Go through the data and copy every line in which "with" appears.
+ + + + +
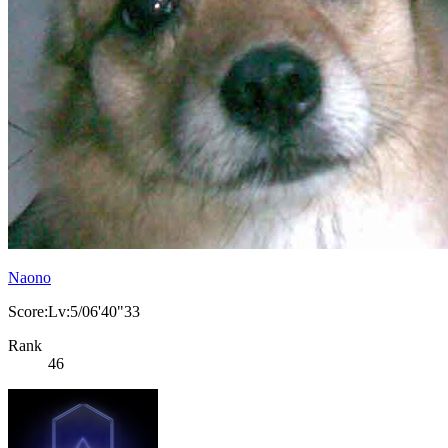
Naono
Score:Lv:5/06'40"33
Rank
46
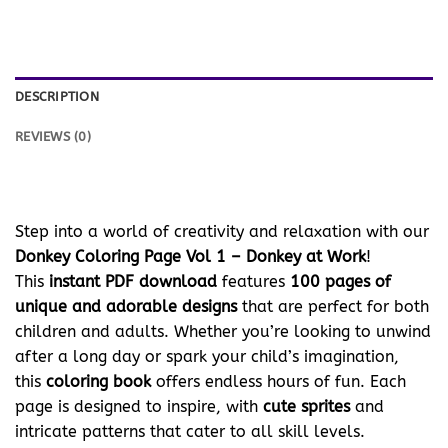
DESCRIPTION
REVIEWS (0)
Step into a world of creativity and relaxation with our
Donkey Coloring Page Vol 1 – Donkey at Work
!
This
instant PDF download
features
100 pages of
unique and adorable designs
that are perfect for both
children and adults. Whether you’re looking to unwind
after a long day or spark your child’s imagination,
this
coloring book
offers endless hours of fun. Each
page is designed to inspire, with
cute sprites
and
intricate patterns that cater to all skill levels.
+ + + + +
Task solution:
Step into a world of creativity and relaxation with our
page is designed to inspire, with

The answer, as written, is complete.